One of the things I’ve been thinking about has been my growing frustration with the fact that it has become so common — right, left, or center — to discuss economic policy in terms, first and foremost, of what will work. This is, I think, a category error: Economic policy should serve the needs of society, and our society is not some sterile engineering project whose only purpose is to function well in a mechanical sense. Instead, society is a moral imperative: We join together to collectively guarantee each other’s rights, and for our mutual defense and support… including material support.
As such, the first goal of economic policy ought to be to help realize the moral imperative to which our very society is devoted… which is to say, the first goal of economic policy ought to be economic justice. The “engineering project” part — making things actually work — is crucial, of course, but it is secondary to, and in the service of, that first goal.

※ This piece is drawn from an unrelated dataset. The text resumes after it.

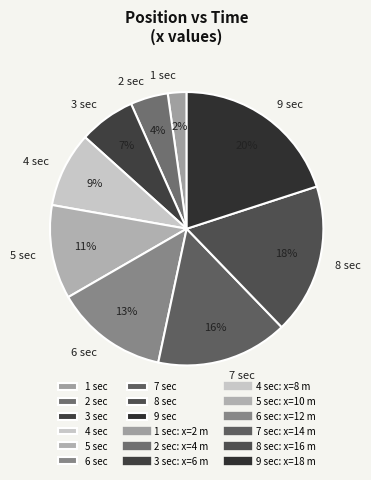

The 1 sec slice represents 2% of the pie. True or false?

True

Too often, though, the “solutions” to our economic challenges offered, even by ostensibly progressive voices, have been entirely focused on making the numbers work, and not focused much at all on the human justice issues behind the numbers. You know, that “Life, Liberty, and the pursuit of Happiness” stuff? The part about “establish Justice, insure domestic Tranquility, provide for the common defence, promote the general Welfare, and secure the Blessings of Liberty to ourselves and our Posterity…”? Does it really honor those founding principles to slash our collective spending on the social support mechanisms for a minimally dignified, happy human life? To stop helping our neighbors who are poor or homeless or unemployed or sick or hungry? To force our parents and grandparents to stay on the job well into their allegedly golden years, and then force them to become part-time financial managers and insurance analysts once they are retired, in lieu of taking care of them in a secure, life-affirming way?
No, our first obligation is to craft a society that truly honors those founding principles, and that puts in place a sturdy floor to resist downward pressure on human dignity and material wellbeing. Only then should we begin to worry about how to pay for it. If we’re honest, and truly keep this moral imperative first among our priorities rather than venerating the individual success of those among us who are already the most fortunate, we will find that we really can afford it. As Paul Krugman reminds us, “economic justice and economic growth aren’t incompatible.” We seem to have forgotten that, Krugman notes, but he points out that…
America in the 1950s made the rich pay their fair share; it gave workers the power to bargain for decent wages and benefits; yet contrary to right-wing propaganda then and now, it prospered. And we can do that again.I believe he’s right: We can do it again. I hope enough of us believe it to make it so.